→ **TASK**:
If a picture appears in the records, leave it out and transcribe the rest exactly.

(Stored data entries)

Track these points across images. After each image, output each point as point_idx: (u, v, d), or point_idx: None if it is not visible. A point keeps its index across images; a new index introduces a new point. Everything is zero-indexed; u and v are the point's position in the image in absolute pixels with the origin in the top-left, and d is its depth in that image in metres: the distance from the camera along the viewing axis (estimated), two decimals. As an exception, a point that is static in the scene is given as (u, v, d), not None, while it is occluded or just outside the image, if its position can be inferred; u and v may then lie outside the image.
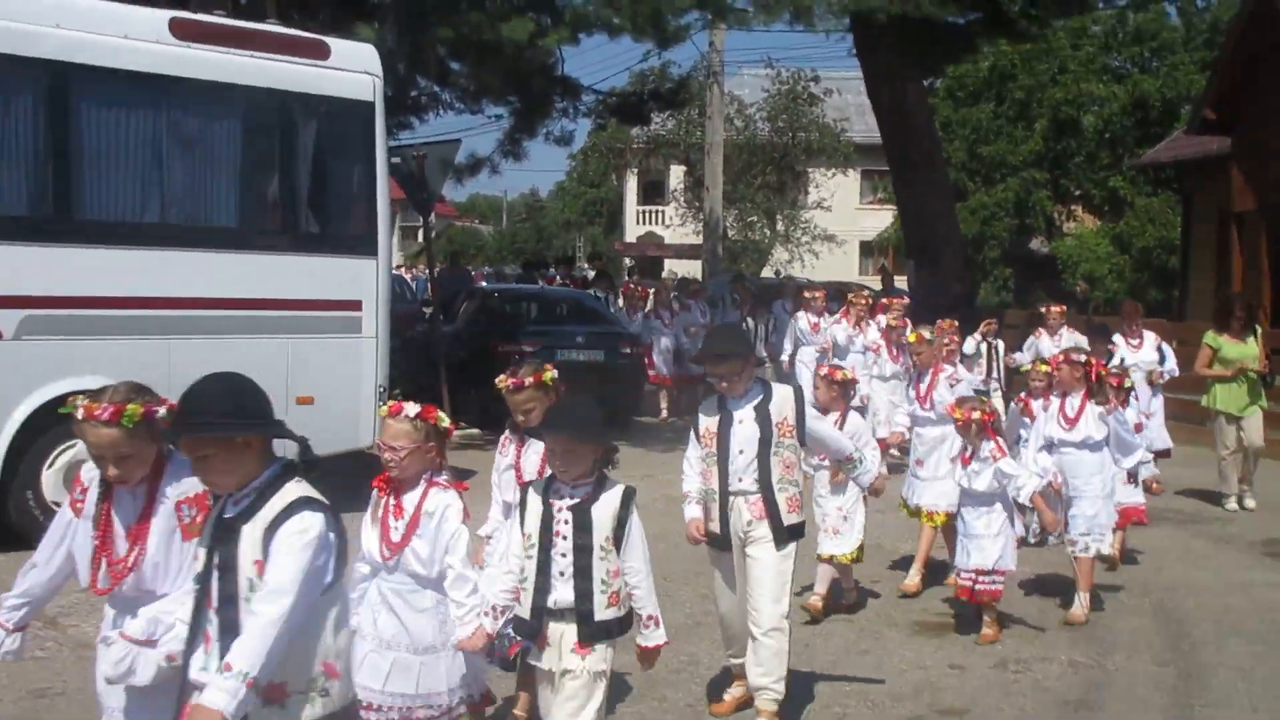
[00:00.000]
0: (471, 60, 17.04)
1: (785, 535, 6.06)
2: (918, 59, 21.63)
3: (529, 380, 5.71)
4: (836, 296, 17.78)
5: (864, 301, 15.33)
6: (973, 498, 7.77)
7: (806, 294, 17.26)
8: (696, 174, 38.98)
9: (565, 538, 4.79)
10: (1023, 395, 9.15)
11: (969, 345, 13.98)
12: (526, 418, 5.75)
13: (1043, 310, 14.77)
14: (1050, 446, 8.41)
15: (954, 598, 8.22)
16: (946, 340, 10.31)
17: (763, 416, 6.03)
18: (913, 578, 8.85)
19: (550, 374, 5.76)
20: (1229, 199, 23.23)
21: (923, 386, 9.25)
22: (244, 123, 10.42)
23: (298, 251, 10.60)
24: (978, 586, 7.70)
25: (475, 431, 14.67)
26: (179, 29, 9.87)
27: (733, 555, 6.15)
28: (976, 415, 7.67)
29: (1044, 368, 9.01)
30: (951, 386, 9.11)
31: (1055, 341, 13.44)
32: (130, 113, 9.77)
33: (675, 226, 48.71)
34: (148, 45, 9.66)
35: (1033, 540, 8.55)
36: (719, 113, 29.73)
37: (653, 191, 58.05)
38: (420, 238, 57.62)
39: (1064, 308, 14.94)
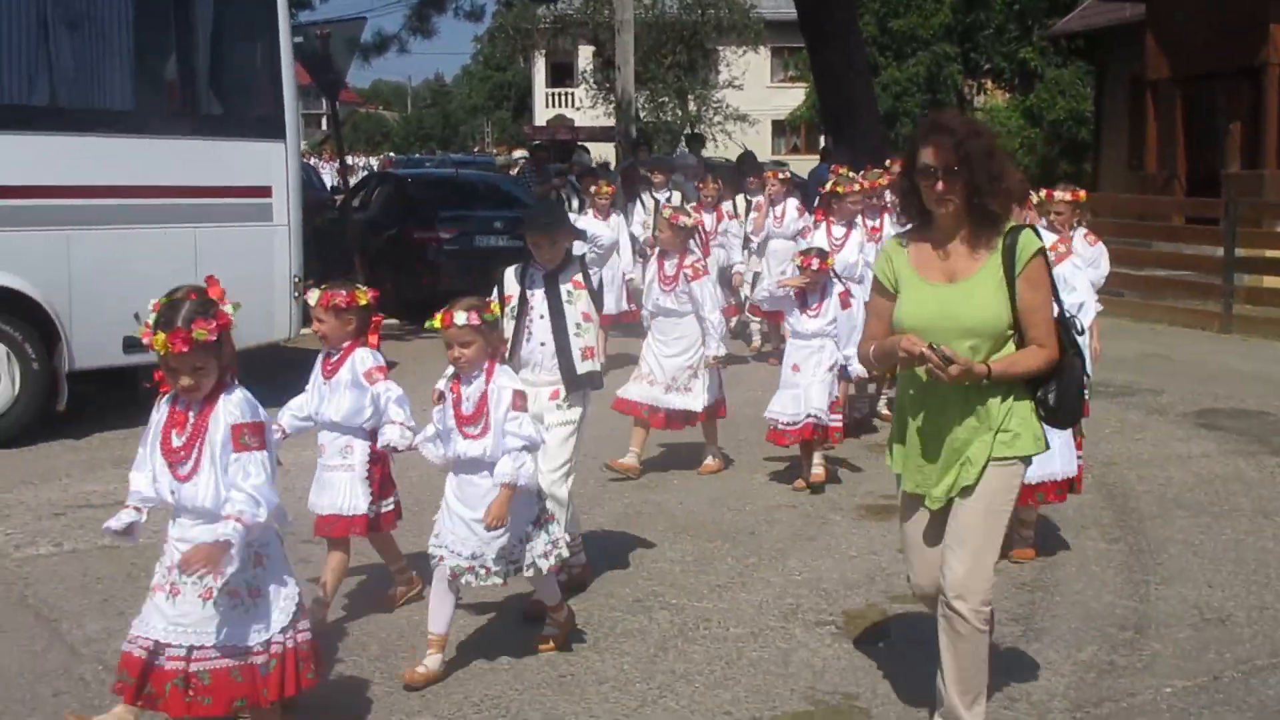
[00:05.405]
0: (375, -67, 16.36)
1: None
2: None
3: None
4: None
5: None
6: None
7: None
8: (606, 54, 38.20)
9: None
10: None
11: None
12: None
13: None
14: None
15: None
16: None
17: None
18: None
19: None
20: (1143, 67, 23.07)
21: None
22: (137, -1, 9.78)
23: (202, 135, 10.02)
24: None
25: (394, 322, 14.27)
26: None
27: None
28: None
29: None
30: None
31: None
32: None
33: (586, 109, 47.92)
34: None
35: None
36: (628, -11, 28.98)
37: (561, 73, 57.05)
38: (324, 125, 56.35)
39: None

→ **EXERCISE RESULT**:
Track these points across images. After each image, output each point as point_idx: (u, v, d), or point_idx: None if it is not visible. A point keeps its index across images; a new index introduces a new point. Everything is zero-indexed; u and v are the point's position in the image in absolute pixels with the origin in the top-left, and d is its depth in that image in metres: the distance from the camera along the viewing axis (estimated), two decimals. As an exception, a point that is static in the scene is given as (u, v, d), not None, while it is occluded or just outside the image, if its position can be inferred; u and v may then lie outside the image.
[00:00.000]
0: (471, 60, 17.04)
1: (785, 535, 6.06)
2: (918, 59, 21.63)
3: (529, 380, 5.71)
4: (836, 296, 17.78)
5: (864, 301, 15.33)
6: (973, 498, 7.77)
7: (806, 294, 17.26)
8: (696, 174, 38.98)
9: (565, 538, 4.79)
10: (1023, 395, 9.15)
11: (969, 345, 13.98)
12: (526, 418, 5.75)
13: (1043, 310, 14.77)
14: (1050, 446, 8.41)
15: (954, 598, 8.22)
16: (946, 340, 10.31)
17: (763, 416, 6.03)
18: (913, 578, 8.85)
19: (550, 374, 5.76)
20: (1229, 199, 23.23)
21: (923, 386, 9.25)
22: (244, 123, 10.42)
23: (298, 251, 10.60)
24: (978, 586, 7.70)
25: (475, 431, 14.67)
26: (179, 29, 9.87)
27: (733, 555, 6.15)
28: (976, 415, 7.67)
29: (1044, 368, 9.01)
30: (951, 386, 9.11)
31: (1055, 341, 13.44)
32: (130, 113, 9.77)
33: (675, 226, 48.71)
34: (148, 45, 9.66)
35: (1033, 540, 8.55)
36: (719, 113, 29.73)
37: (653, 191, 58.05)
38: (420, 238, 57.62)
39: (1064, 308, 14.94)
[00:05.405]
0: (375, -67, 16.36)
1: None
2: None
3: None
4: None
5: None
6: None
7: None
8: (606, 54, 38.20)
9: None
10: None
11: None
12: None
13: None
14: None
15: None
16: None
17: None
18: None
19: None
20: (1143, 67, 23.07)
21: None
22: (137, -1, 9.78)
23: (202, 135, 10.02)
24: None
25: (394, 322, 14.27)
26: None
27: None
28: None
29: None
30: None
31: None
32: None
33: (586, 109, 47.92)
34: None
35: None
36: (628, -11, 28.98)
37: (561, 73, 57.05)
38: (324, 125, 56.35)
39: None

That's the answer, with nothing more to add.